Review 1982 : Tenebro – Ultime Grida Dalla Giungla

Tenebro marche fièrement vers son deuxième album.

Après des débuts difficiles, le groupe dont les premières traces remontent aux années 2000 créé par Il Becchino (tous instruments/chant), et finalement rejoint en 2019 par Il Beccamorto (basse/batterie, Celebrarian, Engrosso, Sepolcro…) continue sa collaboration avec Xtreem Music pour la sortie d’Ultime grida dalla giungla.

L’album débute avec Ferox et son sample introductif, qui évoque le cannibalisme avant qu’un duo basse/batterie groovy ne vienne proposer de la lourdeur, suivi par la guitare criarde qui deviendra rapidement accrocheuse. Les quelques grognements s’intègrent très bien à la vague de rage qui nous mène à Lo Squartamento della Tartaruga et à son approche relativement plus énergique et saccadée, laissant le duo évoluer à un tempo assez élevé. Le morceau est court, forçant le groupe à ne pas nous laisser un seul temps mort avant que Feto Strappato e Gettato nel Fango ne prenne sa place, apportant également sa dose de saturation écrasante et ses sonorités horrifiques, que ce soit par les samples ou le chant. Le titre progresse assez régulièrement jusqu’à Khakhua, qui va profiter d’une batterie ravageuse pour nous piétiner pendant que les riffs restent efficaces, ralentissant pour accueillir des cris samplés avant de repartir sur Ultime Grida dalla Giungla, le titre éponyme, et ses patterns enjoués malgré l’approche Old School assumée. Le son va devenir beaucoup plus lourd, puis plus inquiétant avec les éléments terrifiants et dissonants, puis les riffs explosent à nouveau avant que Pellicola Maledetta ne prenne part au massacre d’abord à pleine vitesse, puis avec une rythmique solide mais plus mesurée. Il Ritrovamento della Donna Impalata débute sur des riffs plus lancinants, troublés par une double pédale et un blast dévastateurs, apportant un contraste avec le reste du titre, qui va rester ancré dans la dissonance avec A Caccia… di Umani., avant d’accélérer pour devenir beaucoup plus brutale.
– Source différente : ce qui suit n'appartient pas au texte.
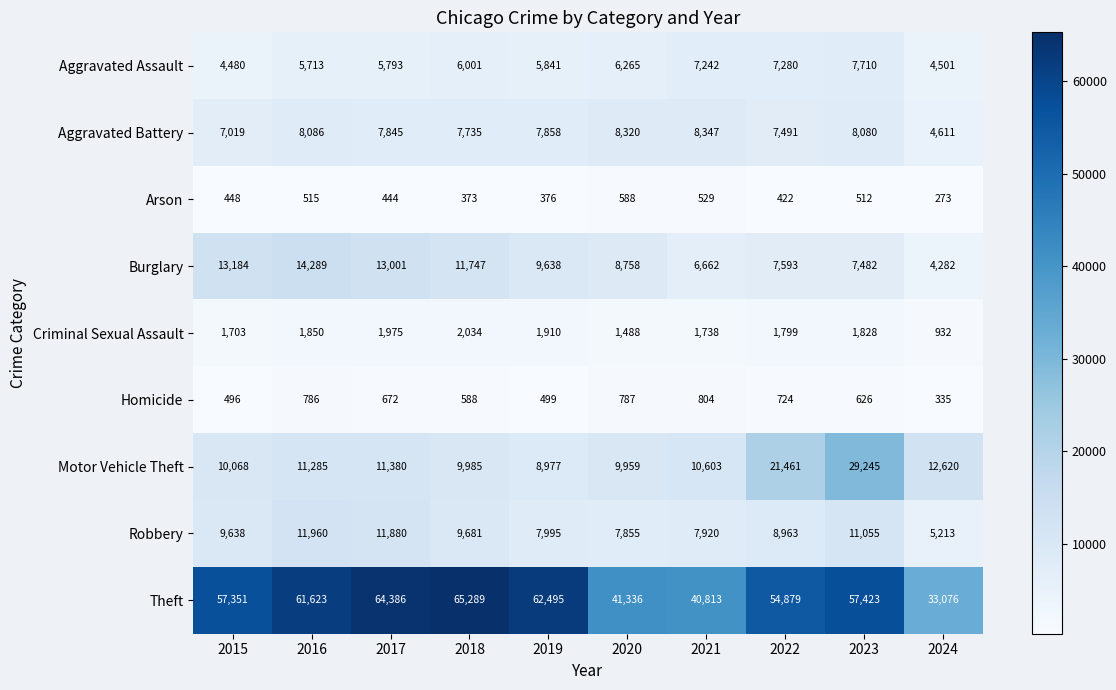

At which label is Robbery closest to 8586?

2022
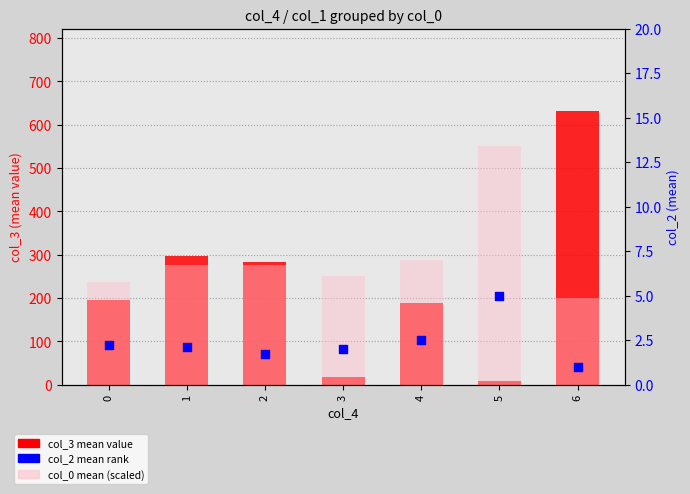

Which series has the largest total across all categories?

col_0 mean (scaled)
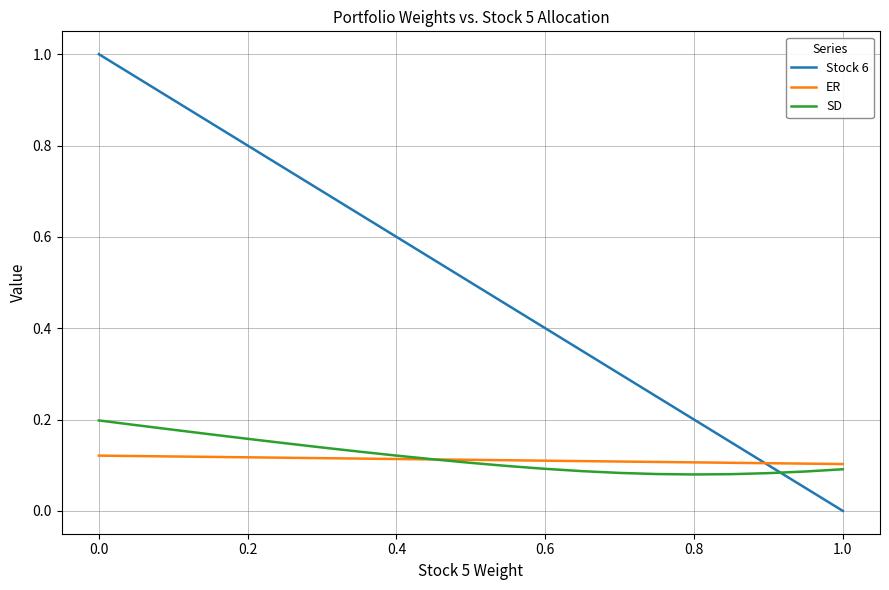

Count the number of data series in this chart.

3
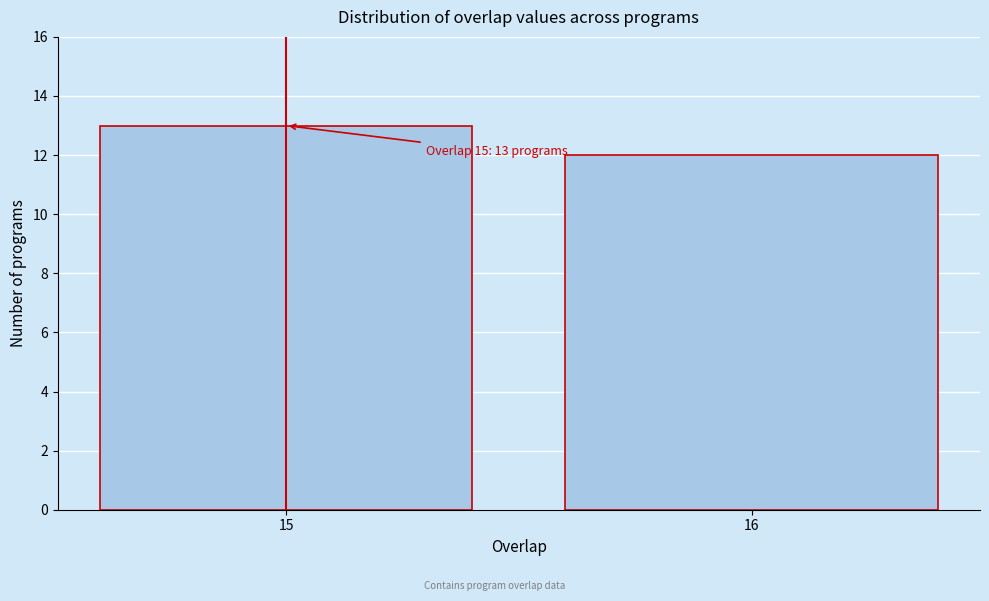

Reading left to right, extract all data points from this chart.

15=13	16=12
Le groupe conserve son approche pachydermique avec Il Paese del Sesso Selvaggio, une composition relativement efficace qui place des harmoniques déchirantes dans sa marche, puis avec Massacro della Trouppe et ses interventions vocales plus sauvages et diversifiées. Côté rythmique, le groupe reste sur de l’efficacité brute et sous-accordée, tout comme sur Oscuro Rito Sessuale, le dernier morceau, qui propose une approche plus agressive et remuante, tout en restant dans les sonorités grasses.

Ultime Grida Dalla Giungla est le parfait compromis entre un film d’horreur gore et le Death Metal. Bien que Tenebro n’en soit pas à son coup d’essai, il s’approprie aisément les deux genres et nous sert une tranche de graisse et de violence bienvenues.